THE PROBLEM »
This task calls for copying every line of the records that includes the word "formigine".

SUPPLIED DATA »
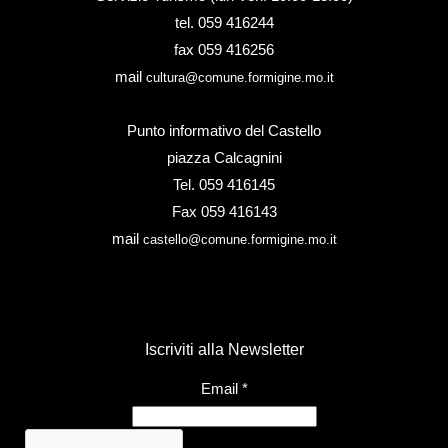
tel. 059 416244
fax 059 416256
mail
cultura@comune.formigine.mo.it
Punto informativo del Castello
piazza Calcagnini
Tel. 059 416145
Fax 059 416143
mail
castello@comune.formigine.mo.it
Iscriviti alla Newsletter
Email
*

RESULT FOR THIS TASK »
cultura@comune.formigine.mo.it
castello@comune.formigine.mo.it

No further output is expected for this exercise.